What you are asked to do.
Please transcribe every entry below exactly as written.

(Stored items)
----------------------------------------

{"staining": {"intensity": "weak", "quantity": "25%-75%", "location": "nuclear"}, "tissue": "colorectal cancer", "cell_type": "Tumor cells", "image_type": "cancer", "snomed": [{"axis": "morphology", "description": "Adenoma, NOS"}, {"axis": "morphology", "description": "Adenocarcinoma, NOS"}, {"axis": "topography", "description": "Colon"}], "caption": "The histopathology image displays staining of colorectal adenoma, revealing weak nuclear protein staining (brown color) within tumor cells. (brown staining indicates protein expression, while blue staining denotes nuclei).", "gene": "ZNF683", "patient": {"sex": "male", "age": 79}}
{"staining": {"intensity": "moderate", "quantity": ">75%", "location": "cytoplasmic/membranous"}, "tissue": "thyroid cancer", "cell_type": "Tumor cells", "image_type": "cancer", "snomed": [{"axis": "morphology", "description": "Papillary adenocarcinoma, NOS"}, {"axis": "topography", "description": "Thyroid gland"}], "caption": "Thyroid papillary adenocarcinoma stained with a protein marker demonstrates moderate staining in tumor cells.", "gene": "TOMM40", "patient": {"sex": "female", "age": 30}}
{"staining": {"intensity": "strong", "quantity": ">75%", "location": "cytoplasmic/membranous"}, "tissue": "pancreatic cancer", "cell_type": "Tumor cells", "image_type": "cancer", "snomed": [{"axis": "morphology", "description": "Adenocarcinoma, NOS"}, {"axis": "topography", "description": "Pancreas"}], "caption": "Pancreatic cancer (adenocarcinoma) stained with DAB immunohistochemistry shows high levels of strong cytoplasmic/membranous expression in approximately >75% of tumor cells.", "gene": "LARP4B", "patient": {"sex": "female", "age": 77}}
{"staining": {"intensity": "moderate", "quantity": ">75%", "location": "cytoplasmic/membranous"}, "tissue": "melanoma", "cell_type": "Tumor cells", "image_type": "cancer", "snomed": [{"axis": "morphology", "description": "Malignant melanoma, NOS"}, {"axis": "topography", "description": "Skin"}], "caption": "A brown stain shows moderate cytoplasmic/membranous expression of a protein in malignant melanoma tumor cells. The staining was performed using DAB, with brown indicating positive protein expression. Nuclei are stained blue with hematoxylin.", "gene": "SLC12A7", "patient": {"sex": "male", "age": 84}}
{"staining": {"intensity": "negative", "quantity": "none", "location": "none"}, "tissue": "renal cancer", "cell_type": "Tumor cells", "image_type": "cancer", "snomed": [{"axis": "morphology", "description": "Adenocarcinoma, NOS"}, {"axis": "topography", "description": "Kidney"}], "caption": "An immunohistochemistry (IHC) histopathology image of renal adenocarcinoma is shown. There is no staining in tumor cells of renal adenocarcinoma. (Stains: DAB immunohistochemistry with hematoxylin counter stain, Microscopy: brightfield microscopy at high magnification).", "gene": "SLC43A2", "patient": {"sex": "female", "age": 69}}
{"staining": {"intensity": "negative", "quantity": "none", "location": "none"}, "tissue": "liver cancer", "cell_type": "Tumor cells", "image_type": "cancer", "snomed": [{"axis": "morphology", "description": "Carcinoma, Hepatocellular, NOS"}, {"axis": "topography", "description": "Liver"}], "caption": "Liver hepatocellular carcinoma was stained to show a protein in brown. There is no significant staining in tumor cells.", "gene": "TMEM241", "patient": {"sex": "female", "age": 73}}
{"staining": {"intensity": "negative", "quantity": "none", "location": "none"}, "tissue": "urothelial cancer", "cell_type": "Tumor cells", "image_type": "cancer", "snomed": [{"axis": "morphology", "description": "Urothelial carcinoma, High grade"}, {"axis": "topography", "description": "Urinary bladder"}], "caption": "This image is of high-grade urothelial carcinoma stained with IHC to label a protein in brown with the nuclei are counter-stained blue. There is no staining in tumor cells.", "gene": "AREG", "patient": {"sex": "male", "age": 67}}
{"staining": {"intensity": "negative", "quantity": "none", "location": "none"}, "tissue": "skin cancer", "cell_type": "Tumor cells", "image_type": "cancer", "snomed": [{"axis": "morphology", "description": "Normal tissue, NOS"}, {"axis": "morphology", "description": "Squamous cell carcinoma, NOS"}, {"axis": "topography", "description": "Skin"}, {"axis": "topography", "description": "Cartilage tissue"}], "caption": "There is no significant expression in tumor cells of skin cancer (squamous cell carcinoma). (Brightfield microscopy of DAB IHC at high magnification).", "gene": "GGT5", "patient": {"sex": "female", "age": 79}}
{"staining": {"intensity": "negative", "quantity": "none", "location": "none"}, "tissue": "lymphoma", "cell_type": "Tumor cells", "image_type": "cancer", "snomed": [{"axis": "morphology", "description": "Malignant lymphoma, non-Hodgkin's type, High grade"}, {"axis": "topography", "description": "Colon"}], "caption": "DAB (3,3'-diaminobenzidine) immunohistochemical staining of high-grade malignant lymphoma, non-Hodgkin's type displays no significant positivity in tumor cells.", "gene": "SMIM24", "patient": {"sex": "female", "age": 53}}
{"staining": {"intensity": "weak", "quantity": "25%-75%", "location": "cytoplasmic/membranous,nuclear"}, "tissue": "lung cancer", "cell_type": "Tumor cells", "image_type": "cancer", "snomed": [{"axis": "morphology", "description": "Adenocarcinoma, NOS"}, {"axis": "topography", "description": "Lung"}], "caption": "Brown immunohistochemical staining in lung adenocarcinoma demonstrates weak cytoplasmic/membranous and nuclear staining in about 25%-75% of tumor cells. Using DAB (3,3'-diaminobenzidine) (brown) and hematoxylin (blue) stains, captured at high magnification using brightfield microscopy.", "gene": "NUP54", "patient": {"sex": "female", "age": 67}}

----------------------------------------

Exercise answer.
{"staining": {"intensity": "weak", "quantity": "25%-75%", "location": "nuclear"}, "tissue": "colorectal cancer", "cell_type": "Tumor cells", "image_type": "cancer", "snomed": [{"axis": "morphology", "description": "Adenoma, NOS"}, {"axis": "morphology", "description": "Adenocarcinoma, NOS"}, {"axis": "topography", "description": "Colon"}], "caption": "The histopathology image displays staining of colorectal adenoma, revealing weak nuclear protein staining (brown color) within tumor cells. (brown staining indicates protein expression, while blue staining denotes nuclei).", "gene": "ZNF683", "patient": {"sex": "male", "age": 79}}
{"staining": {"intensity": "moderate", "quantity": ">75%", "location": "cytoplasmic/membranous"}, "tissue": "thyroid cancer", "cell_type": "Tumor cells", "image_type": "cancer", "snomed": [{"axis": "morphology", "description": "Papillary adenocarcinoma, NOS"}, {"axis": "topography", "description": "Thyroid gland"}], "caption": "Thyroid papillary adenocarcinoma stained with a protein marker demonstrates moderate staining in tumor cells.", "gene": "TOMM40", "patient": {"sex": "female", "age": 30}}
{"staining": {"intensity": "strong", "quantity": ">75%", "location": "cytoplasmic/membranous"}, "tissue": "pancreatic cancer", "cell_type": "Tumor cells", "image_type": "cancer", "snomed": [{"axis": "morphology", "description": "Adenocarcinoma, NOS"}, {"axis": "topography", "description": "Pancreas"}], "caption": "Pancreatic cancer (adenocarcinoma) stained with DAB immunohistochemistry shows high levels of strong cytoplasmic/membranous expression in approximately >75% of tumor cells.", "gene": "LARP4B", "patient": {"sex": "female", "age": 77}}
{"staining": {"intensity": "moderate", "quantity": ">75%", "location": "cytoplasmic/membranous"}, "tissue": "melanoma", "cell_type": "Tumor cells", "image_type": "cancer", "snomed": [{"axis": "morphology", "description": "Malignant melanoma, NOS"}, {"axis": "topography", "description": "Skin"}], "caption": "A brown stain shows moderate cytoplasmic/membranous expression of a protein in malignant melanoma tumor cells. The staining was performed using DAB, with brown indicating positive protein expression. Nuclei are stained blue with hematoxylin.", "gene": "SLC12A7", "patient": {"sex": "male", "age": 84}}
{"staining": {"intensity": "negative", "quantity": "none", "location": "none"}, "tissue": "renal cancer", "cell_type": "Tumor cells", "image_type": "cancer", "snomed": [{"axis": "morphology", "description": "Adenocarcinoma, NOS"}, {"axis": "topography", "description": "Kidney"}], "caption": "An immunohistochemistry (IHC) histopathology image of renal adenocarcinoma is shown. There is no staining in tumor cells of renal adenocarcinoma. (Stains: DAB immunohistochemistry with hematoxylin counter stain, Microscopy: brightfield microscopy at high magnification).", "gene": "SLC43A2", "patient": {"sex": "female", "age": 69}}
{"staining": {"intensity": "negative", "quantity": "none", "location": "none"}, "tissue": "liver cancer", "cell_type": "Tumor cells", "image_type": "cancer", "snomed": [{"axis": "morphology", "description": "Carcinoma, Hepatocellular, NOS"}, {"axis": "topography", "description": "Liver"}], "caption": "Liver hepatocellular carcinoma was stained to show a protein in brown. There is no significant staining in tumor cells.", "gene": "TMEM241", "patient": {"sex": "female", "age": 73}}
{"staining": {"intensity": "negative", "quantity": "none", "location": "none"}, "tissue": "urothelial cancer", "cell_type": "Tumor cells", "image_type": "cancer", "snomed": [{"axis": "morphology", "description": "Urothelial carcinoma, High grade"}, {"axis": "topography", "description": "Urinary bladder"}], "caption": "This image is of high-grade urothelial carcinoma stained with IHC to label a protein in brown with the nuclei are counter-stained blue. There is no staining in tumor cells.", "gene": "AREG", "patient": {"sex": "male", "age": 67}}
{"staining": {"intensity": "negative", "quantity": "none", "location": "none"}, "tissue": "skin cancer", "cell_type": "Tumor cells", "image_type": "cancer", "snomed": [{"axis": "morphology", "description": "Normal tissue, NOS"}, {"axis": "morphology", "description": "Squamous cell carcinoma, NOS"}, {"axis": "topography", "description": "Skin"}, {"axis": "topography", "description": "Cartilage tissue"}], "caption": "There is no significant expression in tumor cells of skin cancer (squamous cell carcinoma). (Brightfield microscopy of DAB IHC at high magnification).", "gene": "GGT5", "patient": {"sex": "female", "age": 79}}
{"staining": {"intensity": "negative", "quantity": "none", "location": "none"}, "tissue": "lymphoma", "cell_type": "Tumor cells", "image_type": "cancer", "snomed": [{"axis": "morphology", "description": "Malignant lymphoma, non-Hodgkin's type, High grade"}, {"axis": "topography", "description": "Colon"}], "caption": "DAB (3,3'-diaminobenzidine) immunohistochemical staining of high-grade malignant lymphoma, non-Hodgkin's type displays no significant positivity in tumor cells.", "gene": "SMIM24", "patient": {"sex": "female", "age": 53}}
{"staining": {"intensity": "weak", "quantity": "25%-75%", "location": "cytoplasmic/membranous,nuclear"}, "tissue": "lung cancer", "cell_type": "Tumor cells", "image_type": "cancer", "snomed": [{"axis": "morphology", "description": "Adenocarcinoma, NOS"}, {"axis": "topography", "description": "Lung"}], "caption": "Brown immunohistochemical staining in lung adenocarcinoma demonstrates weak cytoplasmic/membranous and nuclear staining in about 25%-75% of tumor cells. Using DAB (3,3'-diaminobenzidine) (brown) and hematoxylin (blue) stains, captured at high magnification using brightfield microscopy.", "gene": "NUP54", "patient": {"sex": "female", "age": 67}}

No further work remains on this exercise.